There's no way to sugarcoat it, this is a resounding rejection of the Democrat platform.

Nope, much of the Democratic platform is being passed at the state-level currently, and is very popular among conservatives. Some examples I mentioned in the quoted post below, but another example is that Nebraska (a mostly red state) just had an amendment for paid sick leave pass. The last few presidential elections haven't been about  actual platforms or policies. It is why the GOP stopped releasing manifestos in 2016. Everything is vibe-based. Mid-terms are the platform/policy elections, and Democrats have been doing very well in them. 

sc94597 said:

It isn't clear to me that policies are the issue and reason why Democrats lost. For the following reasons: 

1. When doing blind studies Americans preferred Harris's policies. 

2. In certain states, like Colorado, where the same or even more left-wing policies were messaged differently (framed as saving Americans money overall) Democrats over-performed. 

3. We are seeing an anti-incumbency wave globally caused by inflation. Democrats were fighting an up-hill battle to win this election, being the incumbent party. They actually fared better than other incumbent parties globally, containing a lot of their losses. We already know that many working class people voted only on the presidential ticket for Trump for this single reason. That's why Democrats did relatively better in some of the down-ballot races than they did for the presidential election. See: Michigan, Wisconsin, Arizona, Nevada, and maybe even Pennsylvania (depending on how the last few counts and recount goes.) 


4. In many states that rejected Democrats, progressive referendum showed majority support for their policies. For example, in Missouri a minimum wage of 15 dollars and an abortion protection amendment passed. In Florida a majority voted to legalize recreational marijuana and for a pro-abortion amendment, it didn't pass because the state requires 60% of the vote and the votes were in the low and high 50% respectively. In Arizona a pro-abortion amendment passed. 

5. This election wasn't even about policy. Mid-term elections are the policy elections and Democrats have been doing much better in those lately. Neither candidate really talked too much about their policies, and the popular ones were adopted by both. 

Trump probably won this election for three main reasons: 1. inflation and the anti-incumbency wave across the globe caused by it, 2. he is charismatic and does better than the average GOP, people like his authoritarian brashness and anti-establishment pose, and 3. Harris focused too much on trying to secure the vote of a group that doesn't exist anymore (Bush Republicans/Neocons) rather than activating her base. 

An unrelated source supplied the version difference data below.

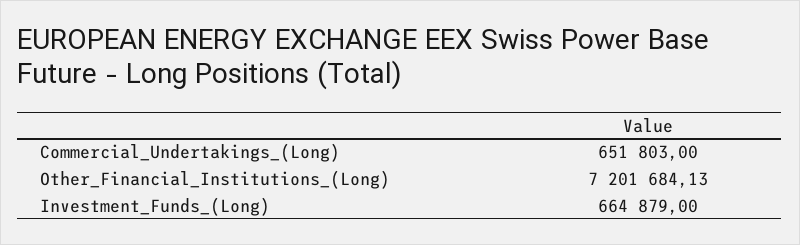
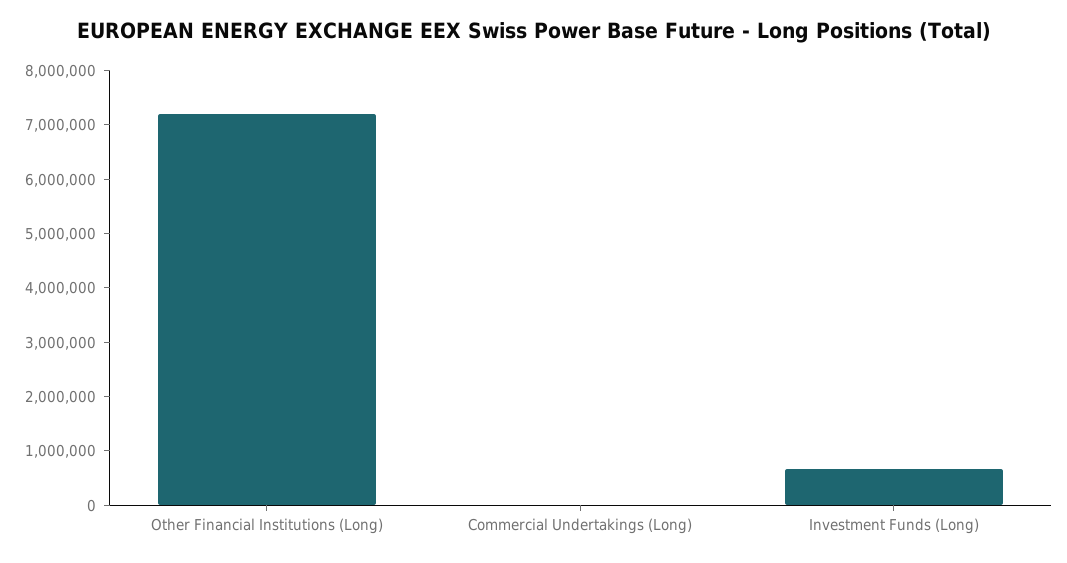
  {
-   "Commercial_Undertakings_(Long)": 651803,
+   "Commercial_Undertakings_(Long)": 0,
    "Other_Financial_Institutions_(Long)": 7201684.13,
    "Investment_Funds_(Long)": 664879
  }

She didn't lose because she is a woman or because she is a person of color either. Many women and people of color in the swing states out-performed her. Yes that is another thing that limits her ability to gather votes, but if #1, #2, and #3 didn't exist she probably would have won despite this. 

Edit: Also, Biden shouldn't have run in the first place. He ran in 2020 on being a one-term president and should have stuck with that. There should have been a primary last year.